Bruce Hydes, founding director of specialist recruitment consultancy Edgar Stewart, explores why it pays for employers and HR professionals to get their office space just right. After investing in relocating to open a new business incubator and start-up hub in Stockbridge, he knows first-hand the importance of striking the right balance between collaborative working and privacy. Here, he suggests why doors and walls could be making a come-back…
Remember the days of workplace cubicles which separated you and your colleagues by just a few centimetres? There wasn’t room to swing a cat, let alone brainstorm, challenge your boss to a quick Xbox battle or indulge in a game of table football.
Those days have gone and have given rise to a new workplace standard – one that’s open plan and with room to get creative.
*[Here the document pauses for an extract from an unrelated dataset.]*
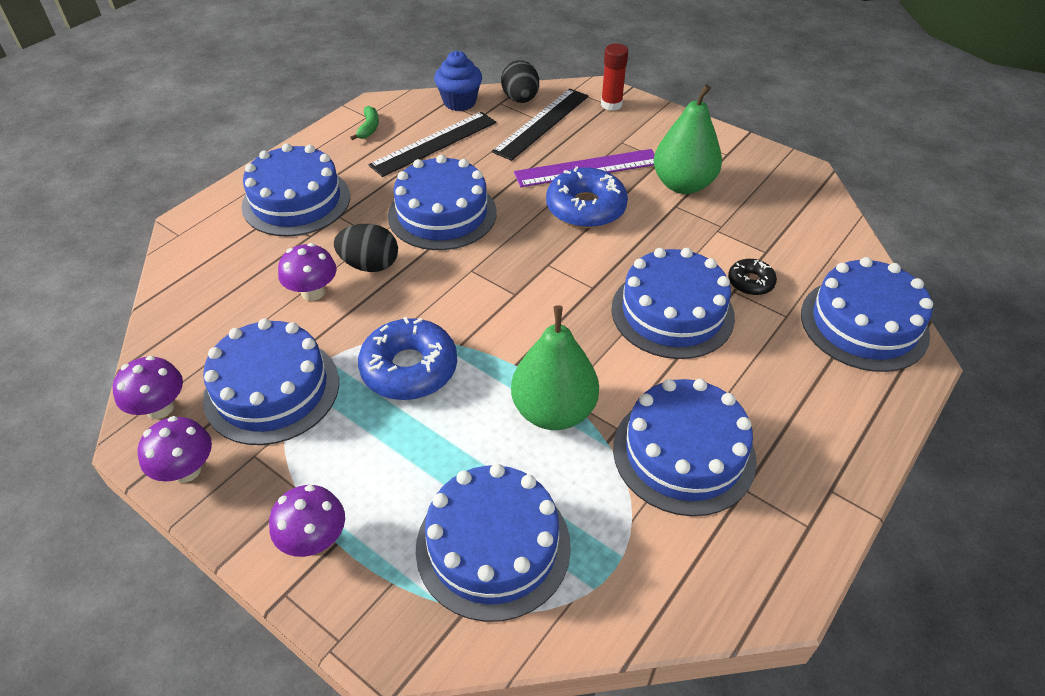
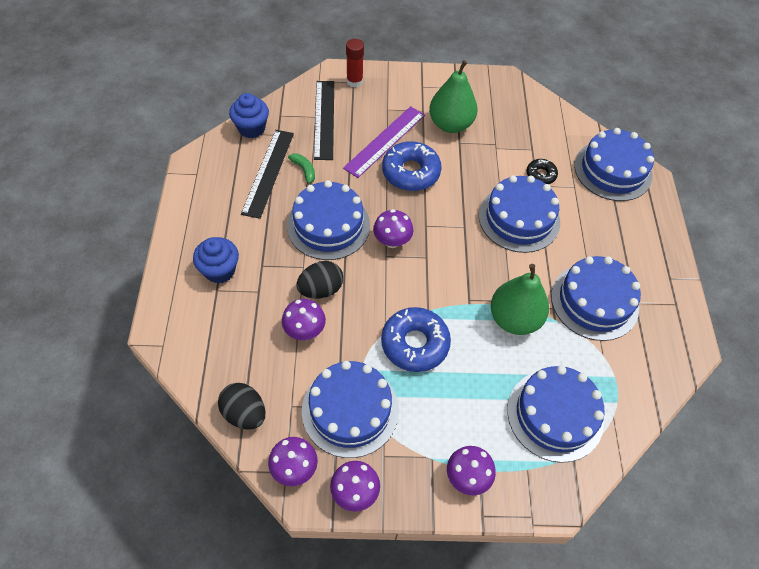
camera: 40 degrees left, 10 degrees up
(296, 201) = (220, 270): blue cake -> blue cupcake
(369, 128) = (208, 183): green banana -> green banana (304, 171)
(493, 260) = (392, 241): none -> purple mushroom
(520, 99) = (291, 106): black egg -> black egg (244, 413)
The emphasis these days is on collaborative working and free thinking. Pigeon holes have been banished to the dark ages and we all have communal workspaces kitted out in Ikea with white boards instead.
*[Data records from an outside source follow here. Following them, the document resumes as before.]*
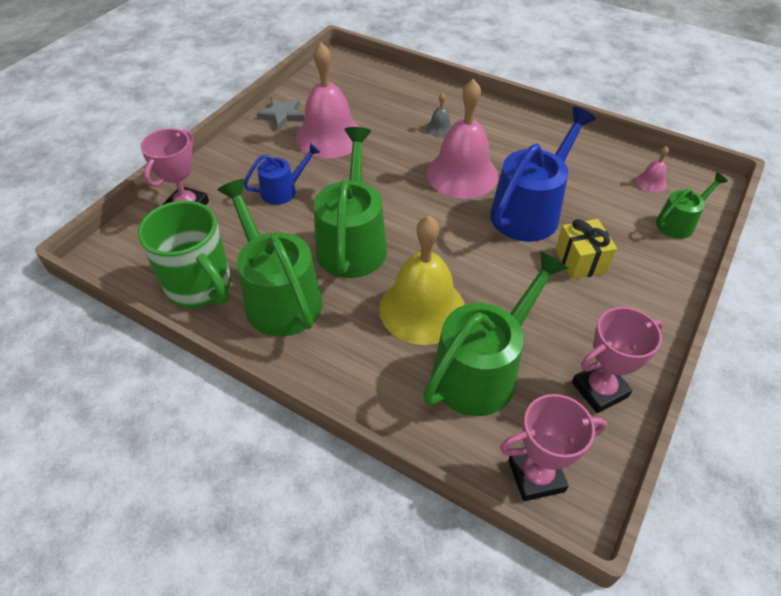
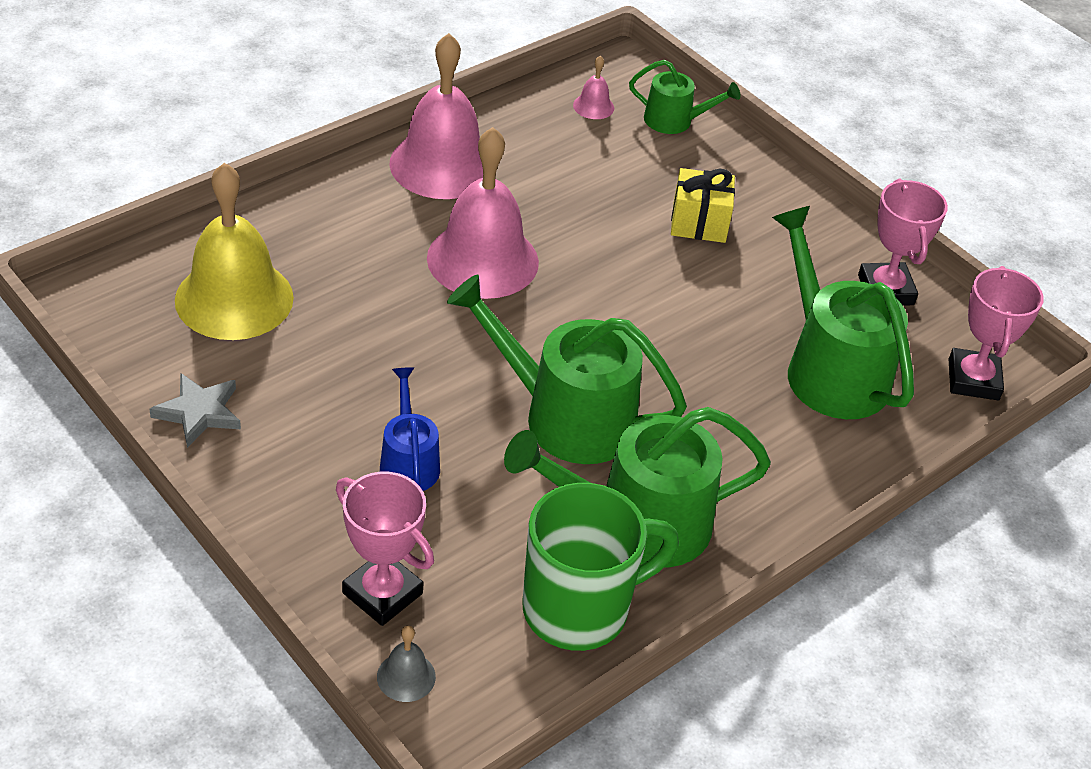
camera: 75 degrees left, 5 degrees down
(329, 136) = (302, 370): pink bell -> pink bell (442, 165)
(422, 309) = (718, 387): yellow bell -> yellow bell (234, 298)
(439, 128) = (362, 243): grey bell -> grey bell (406, 676)
(529, 211) = (592, 228): blue watering can -> none
(678, 223) = (674, 121): green watering can -> green watering can turned 120 degrees clockwise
It’s all good, right? Wrong. According to an article in Fast Company magazine, walls and doors could be making a comeback. The reason? Lack of privacy.
Not everyone is happy to take their ‘private’ meetings in Costa or Starbucks. And I know first-hand that, even behind a glass-walled meeting room door, the eyes and ears of the office are likely to be upon you.
As an employer or HR professional, do you really want a fly on the wall when you give a disciplinary or discuss private medical matters with a member of your team?
As a recruiter, I know the importance of privacy when it comes to discussing salaries and benefits. I can also imagine how unnerving it must be for candidates to have an audience while they’re interviewed for their next big break.
Some things are definitely best dealt with behind closed doors.
That’s why it pays to get your office space just right – particularly if you’re an HR professional or employer.
You need to get the balance right between a collaborative workspace that’s conducive to sharing ideas and a space where people can discuss things in private.
By failing to provide somewhere that’s discreet, you could run the risk of driving any workplace issues ‘underground’.
In short, while transparency in the workplace is great, it’s not so productive to be open plan, with all your cards on the table, all the time.
While we wouldn’t want to return to the oppressive days of mind-numbing, sectioned-off work pods, let’s not run the risk of alienating our workforce in a bid to be the next Google or Skyscanner.